*** Data under study ***

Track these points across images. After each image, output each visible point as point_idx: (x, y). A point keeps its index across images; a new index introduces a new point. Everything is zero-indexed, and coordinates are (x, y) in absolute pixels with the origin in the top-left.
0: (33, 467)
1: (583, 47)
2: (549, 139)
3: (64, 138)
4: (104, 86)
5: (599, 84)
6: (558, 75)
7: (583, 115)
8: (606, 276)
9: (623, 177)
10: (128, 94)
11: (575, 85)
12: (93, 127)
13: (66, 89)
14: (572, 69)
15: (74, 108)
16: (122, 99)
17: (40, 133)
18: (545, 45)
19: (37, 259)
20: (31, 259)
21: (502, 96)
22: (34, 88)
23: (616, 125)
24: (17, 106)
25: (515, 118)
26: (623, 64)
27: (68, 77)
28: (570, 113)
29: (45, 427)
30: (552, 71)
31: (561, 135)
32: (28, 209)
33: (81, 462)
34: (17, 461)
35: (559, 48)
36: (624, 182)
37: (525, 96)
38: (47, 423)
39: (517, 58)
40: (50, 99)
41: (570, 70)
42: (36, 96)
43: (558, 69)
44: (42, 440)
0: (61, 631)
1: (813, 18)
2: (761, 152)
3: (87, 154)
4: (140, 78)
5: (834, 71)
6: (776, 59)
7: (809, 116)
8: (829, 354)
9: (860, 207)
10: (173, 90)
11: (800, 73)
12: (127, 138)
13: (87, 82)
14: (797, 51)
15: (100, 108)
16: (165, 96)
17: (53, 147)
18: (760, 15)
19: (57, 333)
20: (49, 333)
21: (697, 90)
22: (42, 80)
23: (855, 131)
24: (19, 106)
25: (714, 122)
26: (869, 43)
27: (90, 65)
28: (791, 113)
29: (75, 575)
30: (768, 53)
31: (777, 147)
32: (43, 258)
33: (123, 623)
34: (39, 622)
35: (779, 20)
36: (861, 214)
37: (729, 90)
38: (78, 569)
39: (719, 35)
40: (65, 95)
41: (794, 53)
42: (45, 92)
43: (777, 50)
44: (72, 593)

*** End of Data under study ***

*To do*
Report every line of the rows above that contains the string "output", treating uppercase and lowercase letters as different.

*Result of this exercise*
Track these points across images. After each image, output each visible point as point_idx: (x, y). A point keeps its index across images; a new index introduces a new point. Everything is zero-indexed, and coordinates are (x, y) in absolute pixels with the origin in the top-left.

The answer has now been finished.